Un maître d’ouvrage avait confié un marché de travaux tous corps d’état à un entrepreneur.
Une clause dans le marché prévoyait que celui-ci pourrait être résilié « dans le cas de tromperie grave et dûment constatée sur la qualité des matériaux ou sur la qualité d’exécution des travaux. »
Ainsi, le maître de l’ouvrage a constaté durant le cours des travaux que les sous-traitants de l’entrepreneur ne respectaient pas les règles en matière de sécurité des ouvriers et de prévention des accidents.
C’est pourquoi le maître d’ouvrage a notifié au constructeur la résiliation unilatérale du marché à ses torts exclusifs, en s’appuyant sur l’article 22. 1. 2. 1 de la norme française AFNOR P 03-001 selon lequel :
« Le marché pourra être résilié de plein droit, sans accomplissement d’aucune formalité judiciaire, aux torts de l’entrepreneur [...] sans mise en demeure, dans le cas de tromperie grave et dûment constatée sur la qualité des matériaux ou sur la qualité d’exécution des travaux. »
Le constructeur a voulu contester la résiliation et être indemnisé. Il a alors assigné le maître d’ouvrage à cette fin, mais aussi pour que les comptes soient établis. Mais le constructeur fut débouté et se pourvut en cassation.
Mais la Cour de cassation a donné raison aux juges du fond et les a approuvé d’avoir décidé « par une interprétation souveraine exclusive de dénaturation de cette clause, que la défaillance totale et persistante [du constructeur] à faire respecter par ses sous-traitants les prescriptions en vigueur en matière de sécurité des ouvriers et de prévention des accidents, indispensables à la réalisation des ouvrages dans les règles de l’art, était constitutive d’une tromperie sur la qualité d’exécution des travaux. »
Dès lors, le maître de l’ouvrage était parfaitement fondé à résilier le marché de plein droit et sans préavis.
La leçon très simple de cet arrêt est la suivante :
- Tout manquement aux règles de sécurité sur un chantier constitue une tromperie sur la qualité d’exécution des travaux ;
- Si le maître d’ouvrage laisse faire une telle situation, il risque à tout moment de voir son chantier arrêté.
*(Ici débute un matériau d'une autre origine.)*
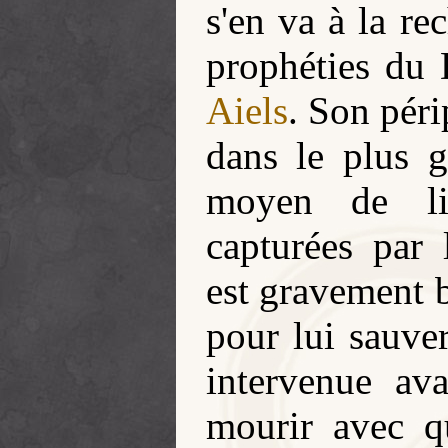
s'en va à la re
prophéties du
Aiels
. Son péri
dans le plus g
moyen de li
capturées par
est gravement 
pour lui sauve
intervenue av
mourir avec qu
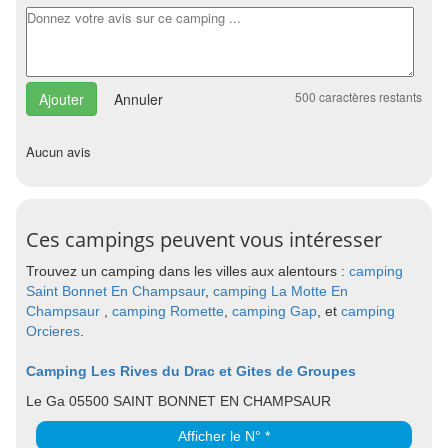
500
caractères restants
Annuler
Aucun avis
Ces campings peuvent vous intéresser
Trouvez un camping dans les villes aux alentours :
camping
Saint Bonnet En Champsaur
,
camping La Motte En
Champsaur
,
camping Romette
,
camping Gap
, et
camping
Orcieres
.
Camping Les Rives du Drac et Gites de Groupes
Le Ga 05500 SAINT BONNET EN CHAMPSAUR
Afficher le N° *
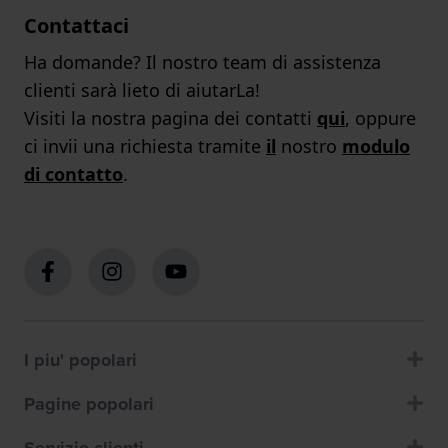
Contattaci
Ha domande? Il nostro team di assistenza
clienti sarà lieto di aiutarLa!
Visiti la nostra pagina dei contatti
qui
, oppure
ci invii una richiesta tramite
il
nostro
modulo
di contatto
.
I piu' popolari
Pagine popolari
Servizio clienti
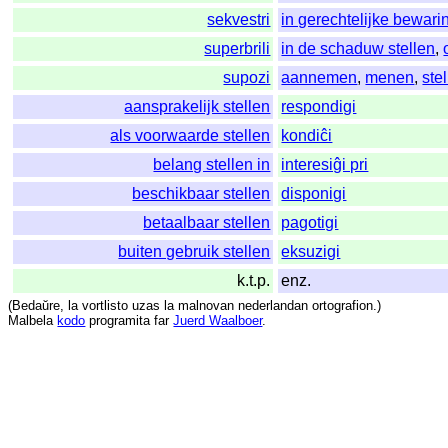
sekvestri
in gerechtelijke bewarin
superbrili
in de schaduw stellen
,
supozi
aannemen
,
menen
,
ste
aansprakelijk stellen
respondigi
als voorwaarde stellen
kondiĉi
belang stellen in
interesiĝi pri
beschikbaar stellen
disponigi
betaalbaar stellen
pagotigi
buiten gebruik stellen
eksuzigi
k.t.p.
enz.
(
Bedaŭre
,
la
vortlisto
uzas
la
malnovan
nederlandan
ortografion
.)
Malbela
kodo
programita
far
Juerd Waalboer
.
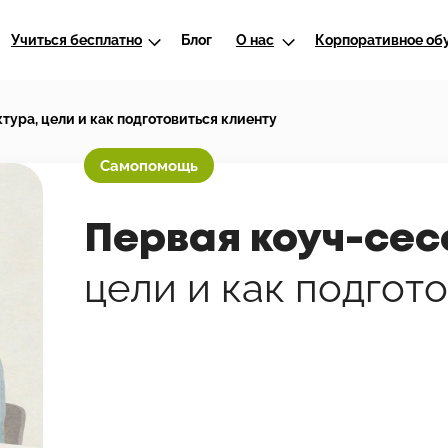
Учиться бесплатно
Блог
О нас
Корпоративное об
тура, цели и как подготовиться клиенту
Самопомощь
Первая коуч-сес
цели и как подгот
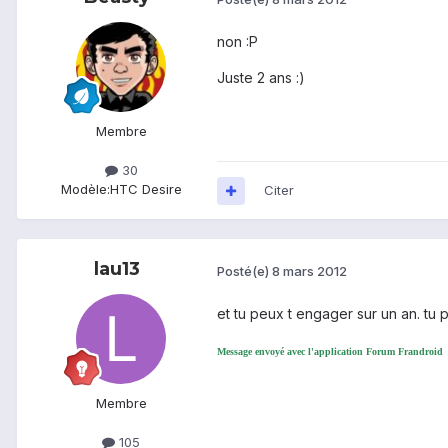
non :P
Juste 2 ans :)
Membre
30
Modèle:
HTC Desire
Citer
lau13
Posté(e)
8 mars 2012
et tu peux t engager sur un an. tu 
Message envoyé avec l'application Forum Frandroid
Membre
105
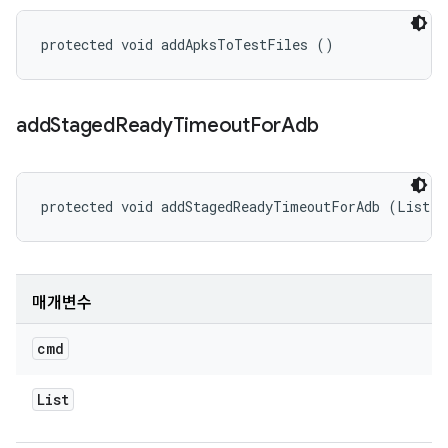
protected void addApksToTestFiles ()
add
Staged
Ready
Timeout
For
Adb
protected void addStagedReadyTimeoutForAdb (List<S
매개변수
cmd
List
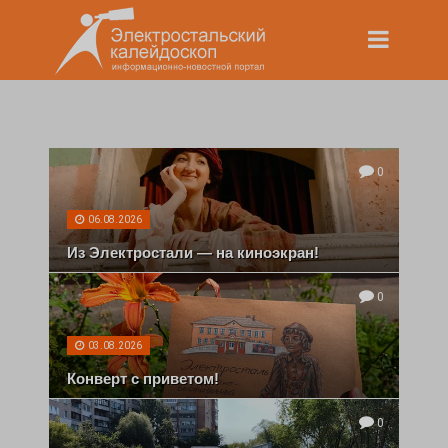
0
06.08.2026
Из Электростали — на киноэкран!
0
03.08.2026
Конверт с приветом!
0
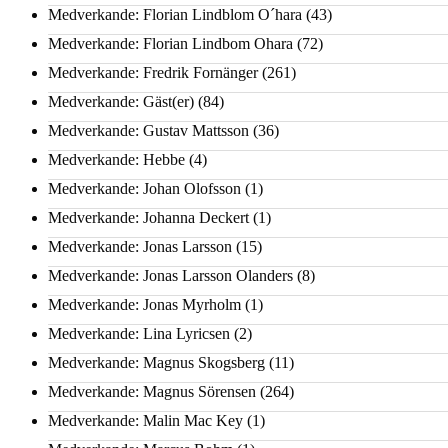
Medverkande: Florian Lindblom O´hara
(43)
Medverkande: Florian Lindbom Ohara
(72)
Medverkande: Fredrik Fornänger
(261)
Medverkande: Gäst(er)
(84)
Medverkande: Gustav Mattsson
(36)
Medverkande: Hebbe
(4)
Medverkande: Johan Olofsson
(1)
Medverkande: Johanna Deckert
(1)
Medverkande: Jonas Larsson
(15)
Medverkande: Jonas Larsson Olanders
(8)
Medverkande: Jonas Myrholm
(1)
Medverkande: Lina Lyricsen
(2)
Medverkande: Magnus Skogsberg
(11)
Medverkande: Magnus Sörensen
(264)
Medverkande: Malin Mac Key
(1)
La résiliation de plein droit du contrat et sans préavis est donc une sanction logique compte tenu de la norme NF P 03-001 ;
le maître d’ouvrage n’a pas à indemniser l’entrepreneur, car la résiliation est, dans cette hypothèse, prononcée à ses torts ;
Cependant, encore est-il nécessaire que le maître d’ouvrage apporte la preuve du manquement aux règles de sécurité.